Merge staging into a production branch, which is deployed to the production environment.
Pros:
Provides more structure and isolation than GitHub Flow.
Works well for projects with multiple deployment environments.
Cons:
Doesn’t include extra branches for management of multiple versions
Parallel development for large projects may be challenging
GitLab Flow diagram
Trunk-Based Development
Trunk-based development is a strategy where developers merge small, frequent changes directly into a single, shared “trunk” or main branch.
Core principle: All developers work on the same branch.
Key practices:
Commit small, isolated changes multiple times a day.
Use feature flags to hide incomplete work from users.
The main branch is always in a releasable state.
Pros:
Enables rapid and continuous integration and delivery.
Minimizes merge conflicts and “merge hell.”
Cons:
Requires a mature, disciplined team and strong automated testing.
Can be challenging for new developers.
Choosing a Strategy
Simplicity vs. Complexity: Choose a strategy that matches your team’s size and project’s needs.
Release cycle: A strategy should align with your release cadence (e.g. frequent, continuous, or scheduled).
Team discipline: The simpler the strategy, the more discipline is required from the team.
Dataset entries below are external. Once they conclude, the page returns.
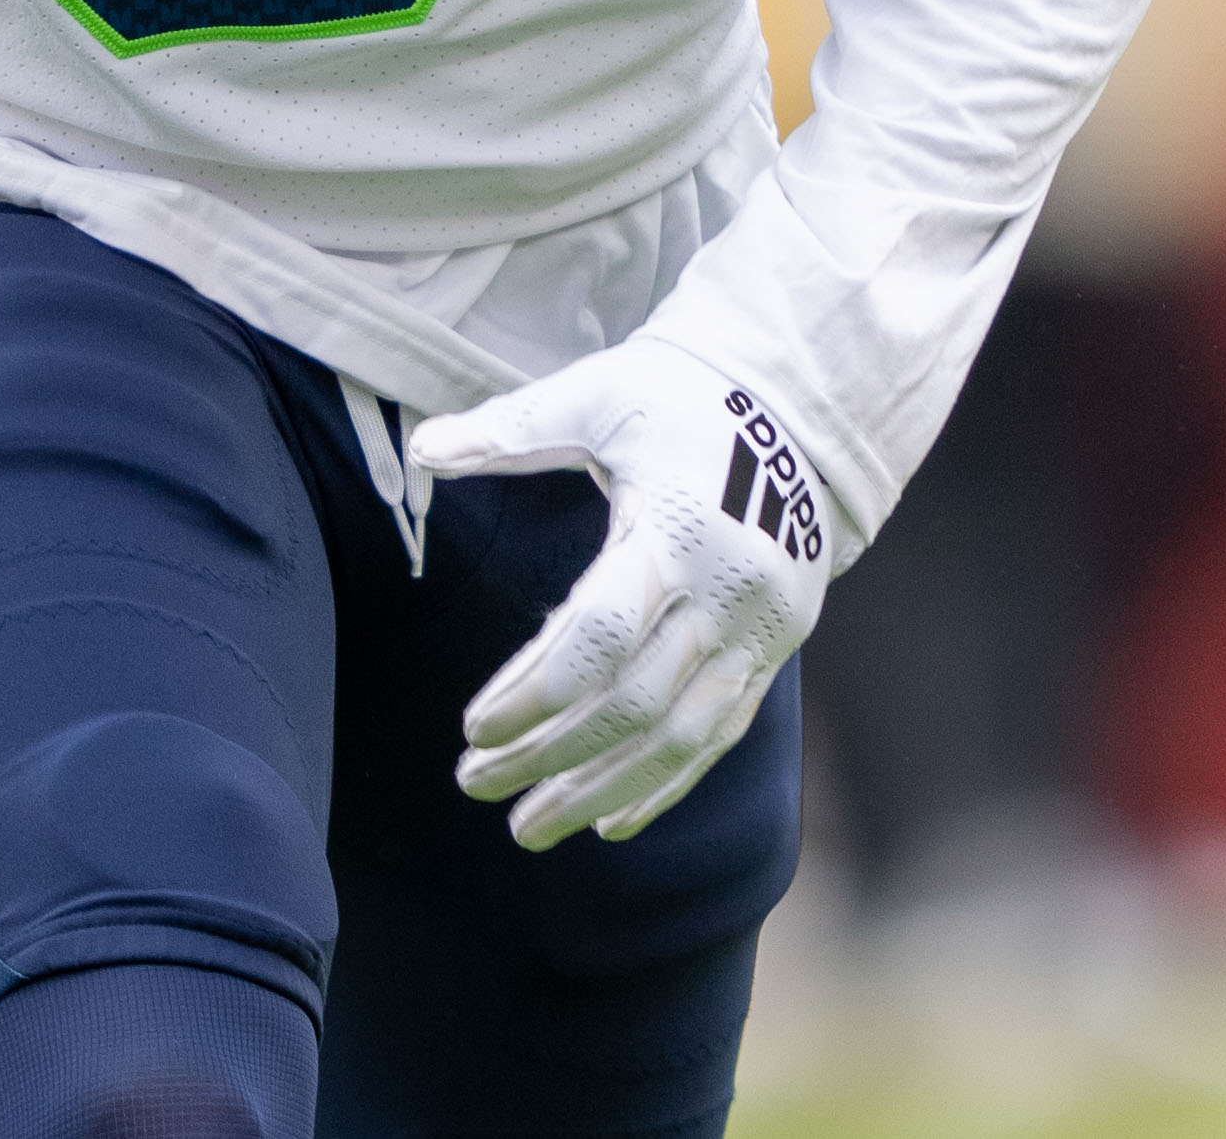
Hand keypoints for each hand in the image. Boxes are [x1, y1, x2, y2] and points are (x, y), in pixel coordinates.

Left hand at [409, 337, 835, 848]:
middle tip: (471, 784)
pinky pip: (719, 735)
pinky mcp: (773, 649)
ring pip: (678, 737)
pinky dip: (664, 784)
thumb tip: (423, 448)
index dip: (533, 692)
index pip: (600, 636)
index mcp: (677, 529)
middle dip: (549, 756)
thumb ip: (511, 430)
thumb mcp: (597, 396)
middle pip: (632, 703)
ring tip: (528, 828)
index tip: (473, 727)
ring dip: (599, 790)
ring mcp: (758, 630)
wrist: (802, 409)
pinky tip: (609, 822)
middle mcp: (726, 591)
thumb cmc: (682, 397)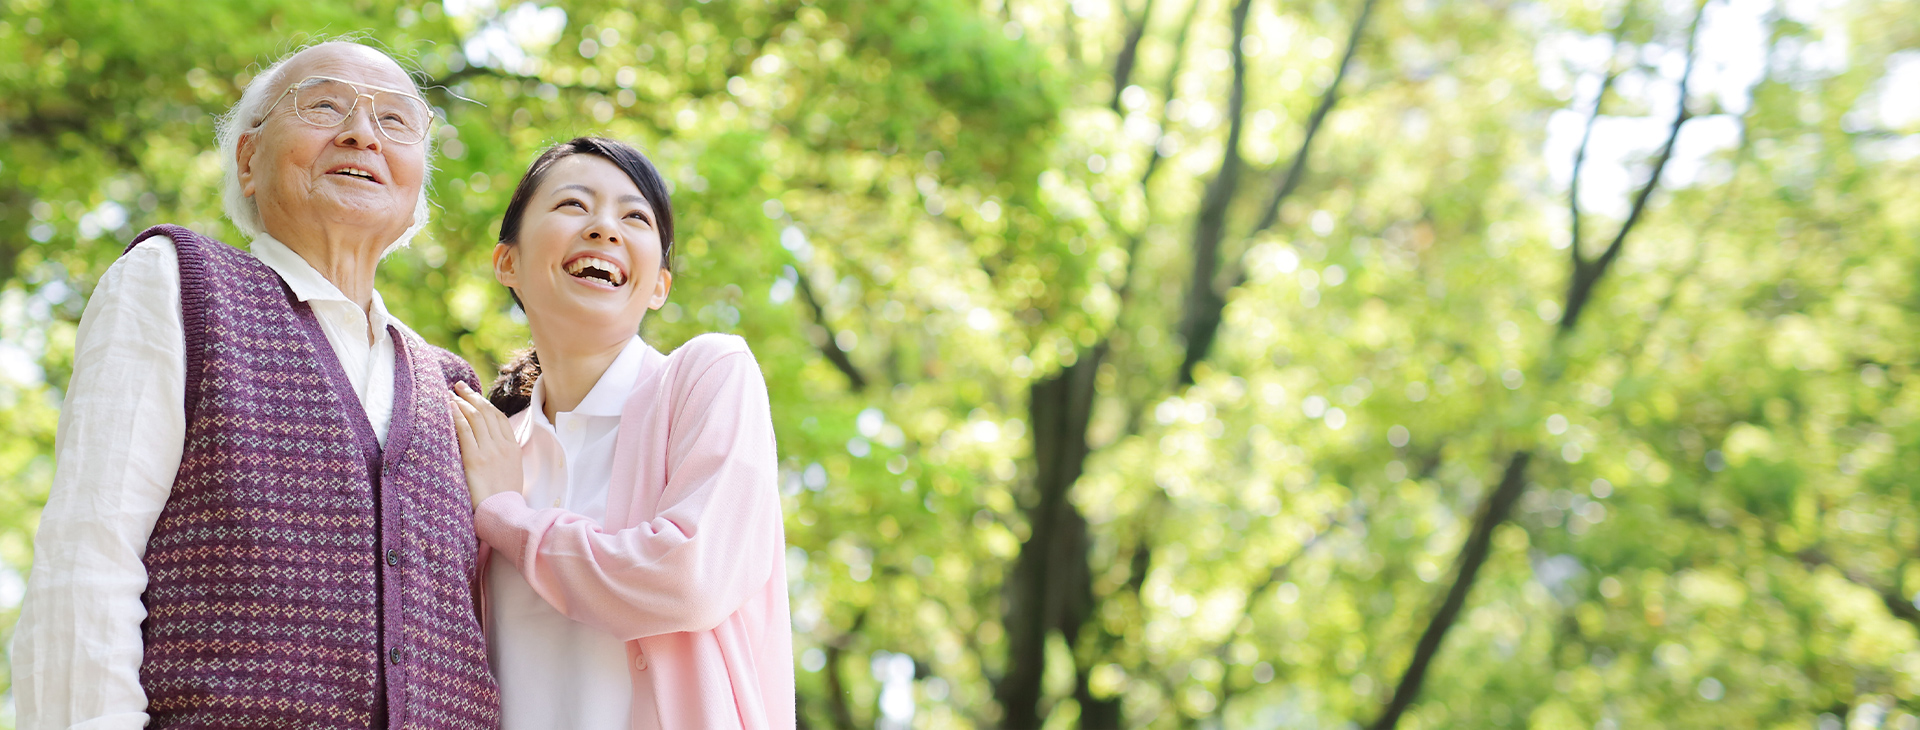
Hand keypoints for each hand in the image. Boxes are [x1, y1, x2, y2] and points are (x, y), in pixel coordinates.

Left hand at [449, 380, 523, 510]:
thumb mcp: (512, 475)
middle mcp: (502, 446)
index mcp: (513, 449)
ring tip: (449, 394)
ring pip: (475, 418)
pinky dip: (456, 416)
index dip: (485, 403)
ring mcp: (490, 451)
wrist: (502, 514)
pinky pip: (465, 431)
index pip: (499, 418)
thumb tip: (493, 451)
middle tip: (459, 387)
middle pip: (486, 413)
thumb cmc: (503, 501)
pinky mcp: (475, 459)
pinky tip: (448, 408)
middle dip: (472, 396)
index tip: (474, 396)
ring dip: (461, 402)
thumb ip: (504, 459)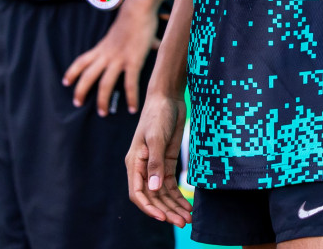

Collaboration with AI Agents
Collaborating with yourself (using branches) is the first step
Collaborating with others requires additional coordination
Collaborating with AI agents adds new challenges
Planning
Plan before you code
Tell the agent what we want and why
Have it generate a high level plan (e.g. Plan.md)
Define roles and responsibilities
Establish coding standards and guidelines
Context engineering
Explicitly provide the agent with sufficient context (especially for larger code bases)
Relevant files
Documentation
Coding standards
Task to focus on
Test driven development
Ask the agent to generate tests before implementing features
Have the agent continue the PAOR cycle until tests pass
Review and run tests frequently
Code reviews
Always review the agent’s code changes
Use pull requests or merge requests for changes
Provide feedback and request changes as needed
Review Questions
What are the main differences between GitFlow and GitHub Flow?
When would you choose GitHub Flow over GitLab Flow?
Describe one collaboration best practice for working with AI agents?
Describe how to use test-driven development when collaborating with an AI agent?
How would you use GitHub Flow to manage a new feature development with an AI agent?